Documenta Mathematica
- Discipline: Mathematics
- Language: Multiple
- Edited by: Henning Krause, Stefan Teufel, Otmar Venjakob

Publication details
- History: 1996–present
- Publisher: EMS Press (Germany)
- Frequency: Bimonthly
- Open access: Yes
- License: CC BY 4.0
- Impact factor: 1.2 (2019)

Standard abbreviations
- ISO 4: Doc. Math.

Indexing
- ISSN: 1431-0635 (print) 1431-0643 (web)

Links
- Journal homepage; Online archive;

= Documenta Mathematica =

Documenta Mathematica is a peer-reviewed multidisciplinary mathematical journal by the German Mathematical Society published since 1996. The journal doesn't charge a publishing fee from authors, and all publications are available online free-of-charge as PDF files, making it completely open-access to both authors and readers.

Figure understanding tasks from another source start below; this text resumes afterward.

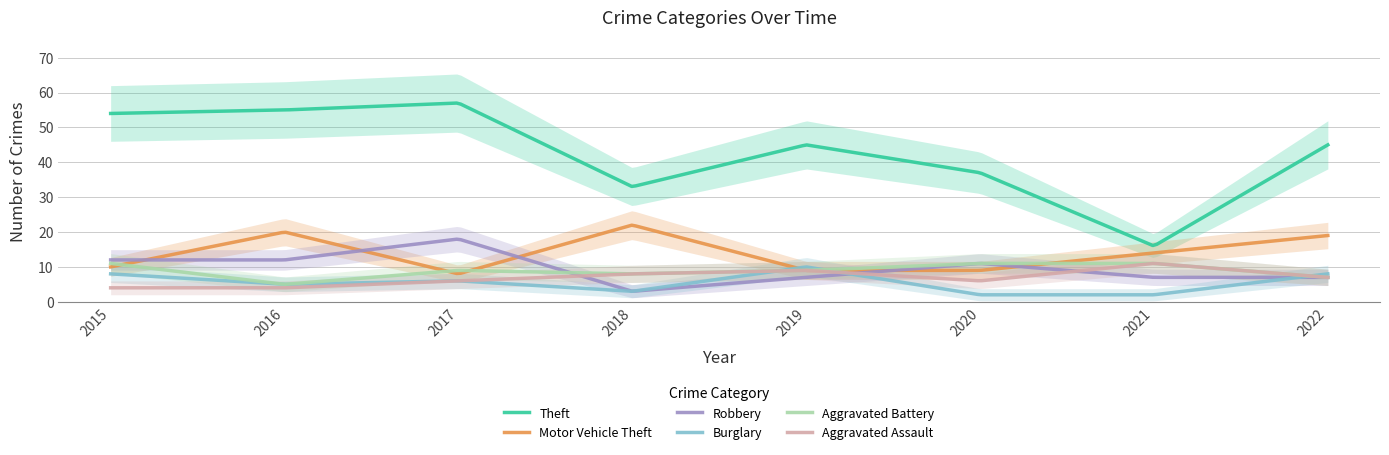

What is the difference between the second highest and minimum values in the Burglary series?

7.9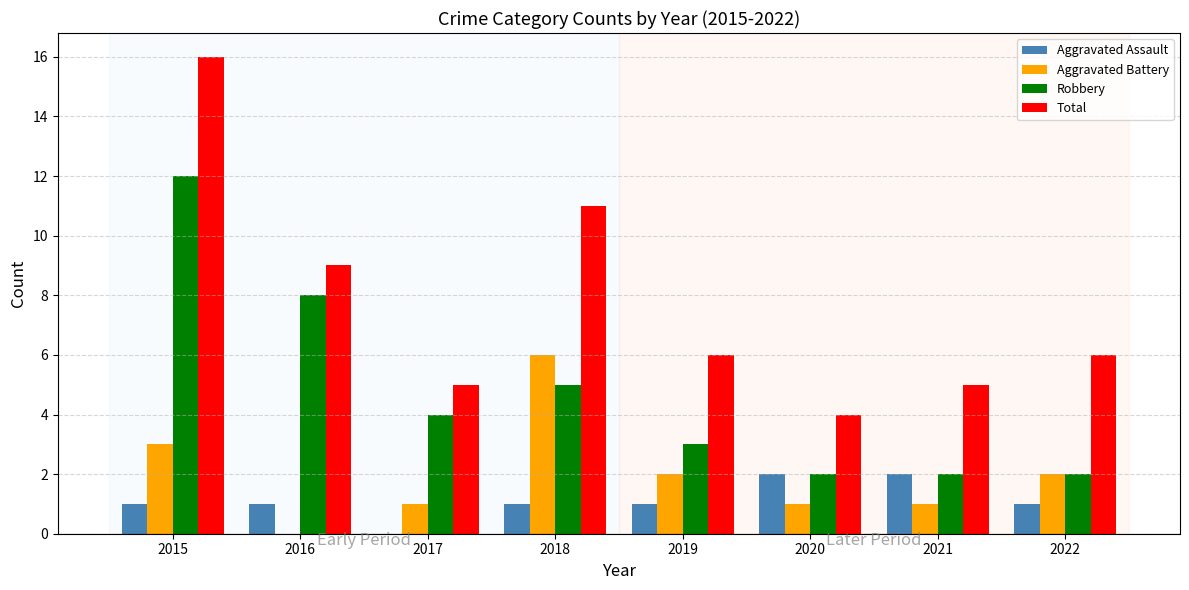

True or false: Robbery has a value of 1 at 2019.

False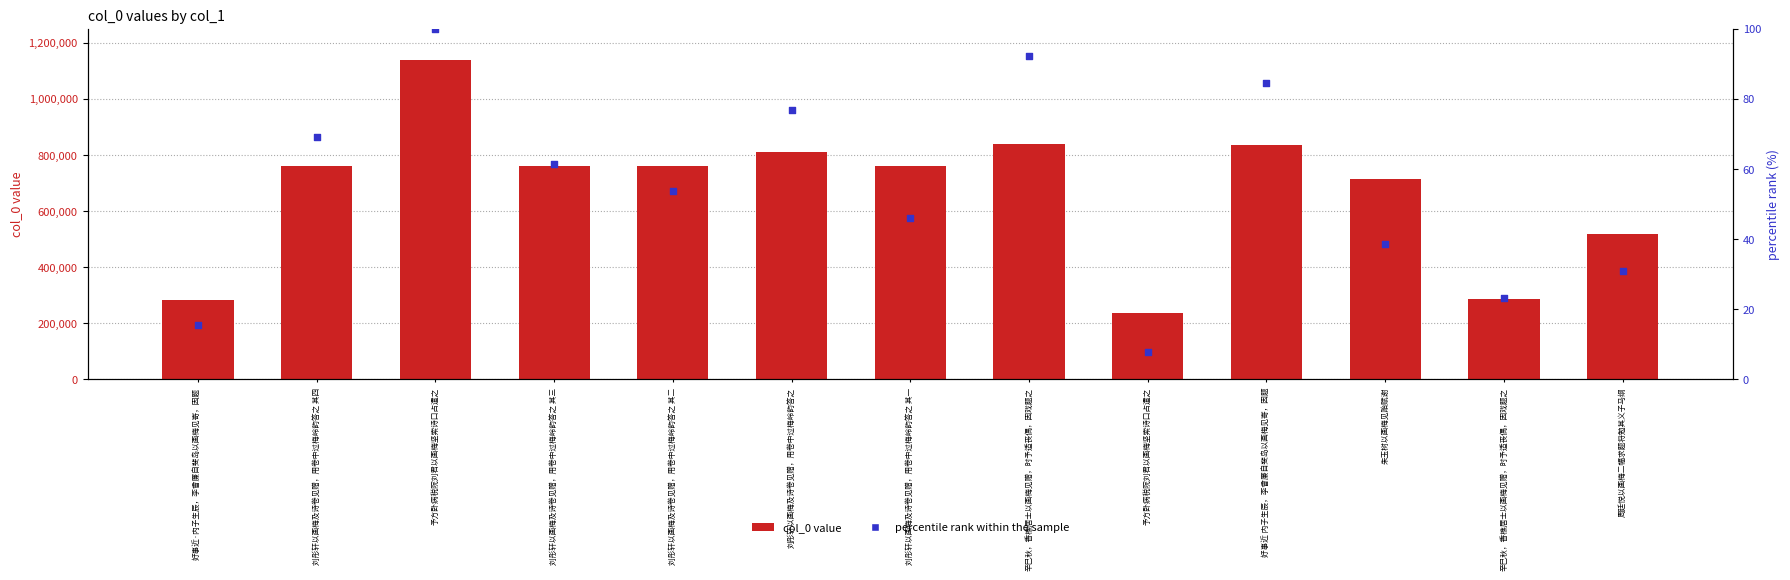

Which series has the largest total across all categories?

col_0 value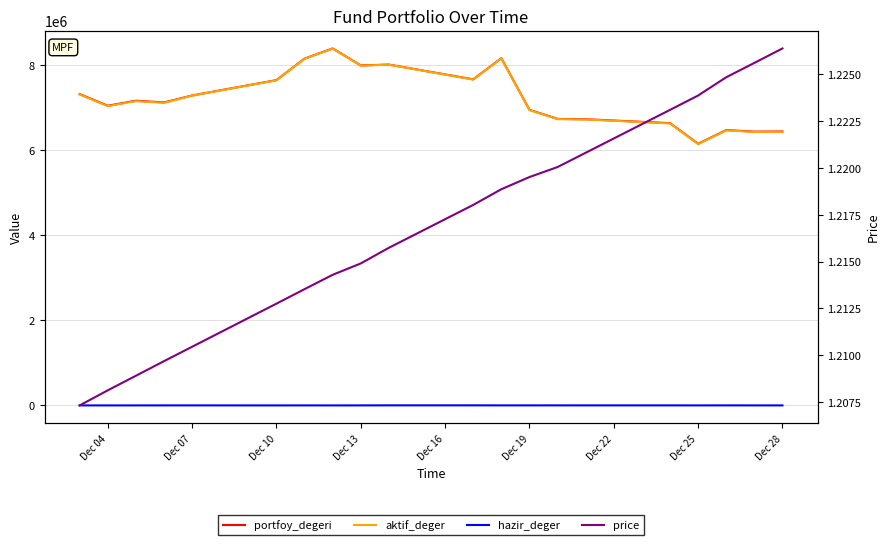

Is it true that price equals 1.2 at Dec 28?

True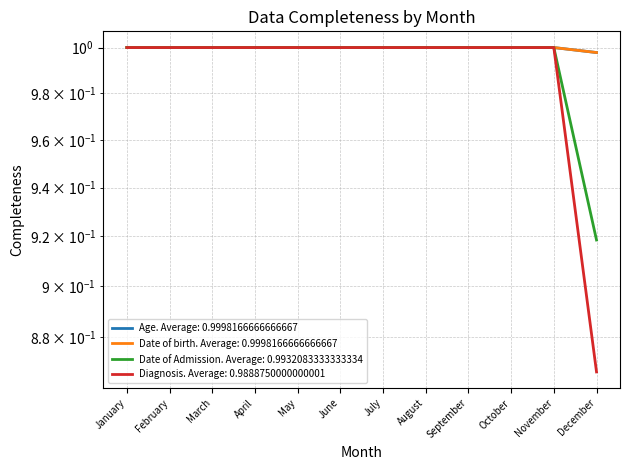

What is the value of the Date of birth point at the 6th from the left?

1.0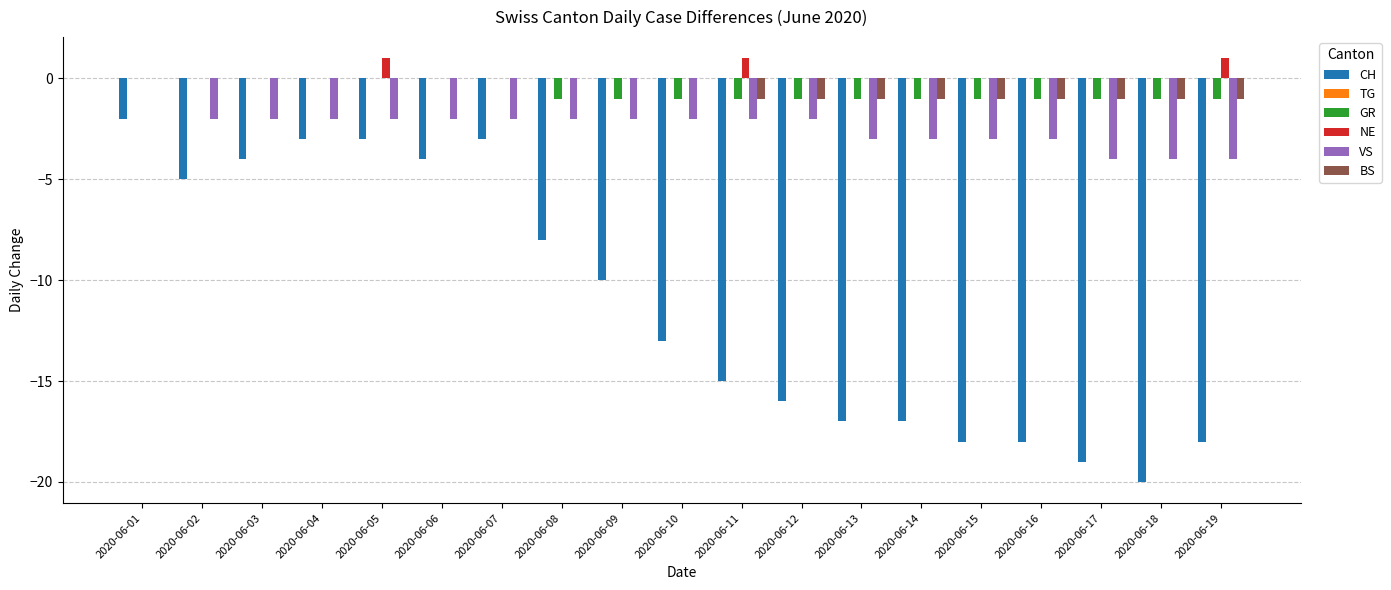

What is the sum of the CH values at 2020-06-16 and 2020-06-06?

-22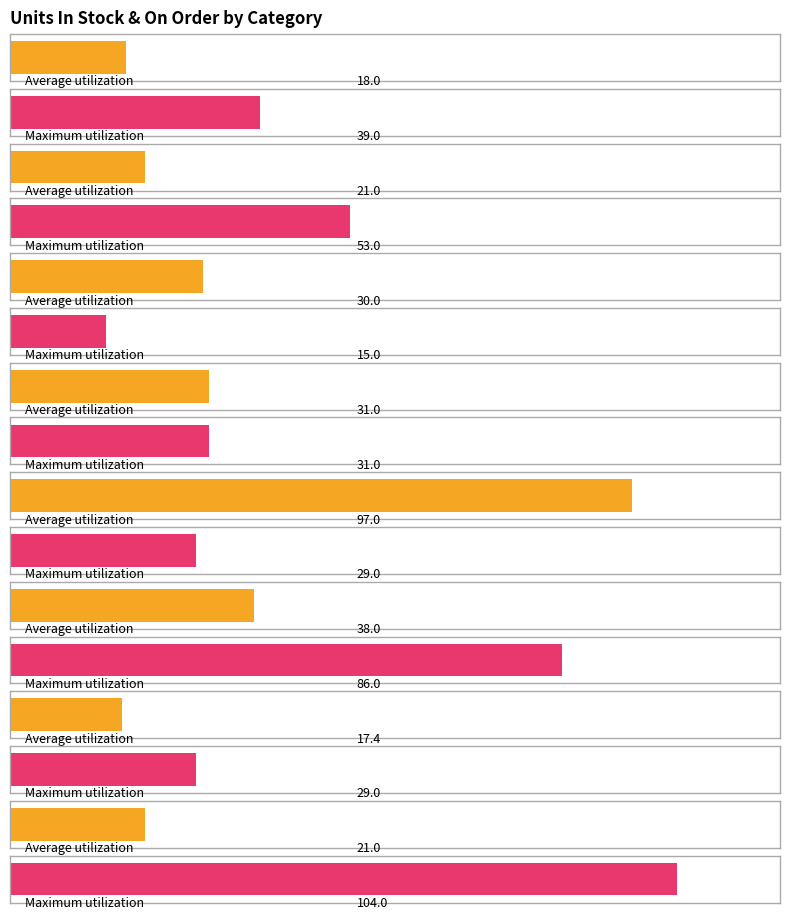

Does the chart contain any negative values?

No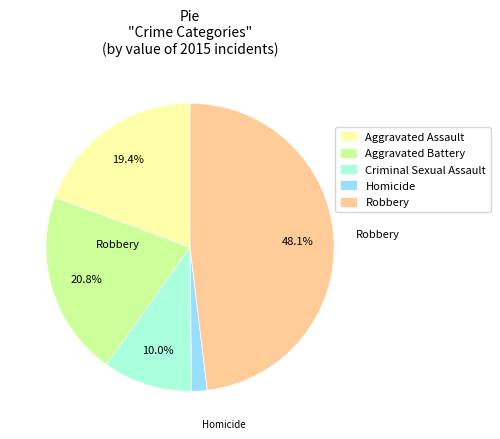

Does any single category account for the majority?

No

Since September 2017, articles are published under the Creative Commons CC BY 4.0 license.

The current editorial board includes Henning Krause, Stefan Teufel and Otmar Venjakob. Since 1996 until 2017, Documenta Mathematica had been being published by Bielefeld University, since 2018 until 2022 by FIZ Karlsruhe, and at present by EMS Press. It's published as one 6-issue volume annually with approximately 60 articles vetted by reviewers. The publication related to the journal is the Documenta Mathematica Series (formerly known as Documenta Mathematica Extra Volumes), a book series which publishes edited volumes and monographs.

==Abstracting and indexing==
The journal is indexed and abstracted in the following bibliographic databases:

- DOAJ
- Mathematical Reviews
- Scopus
- Science Citation Index Expanded
- zbMATH Open

Both JUFO considers the journal to be a Level 2 journal, considered 'leading' in its field. Likewise, the Norwegian Scientific Index considers the journal to be a Level 2 journal, its highest rating reserved for the top 20% of journals.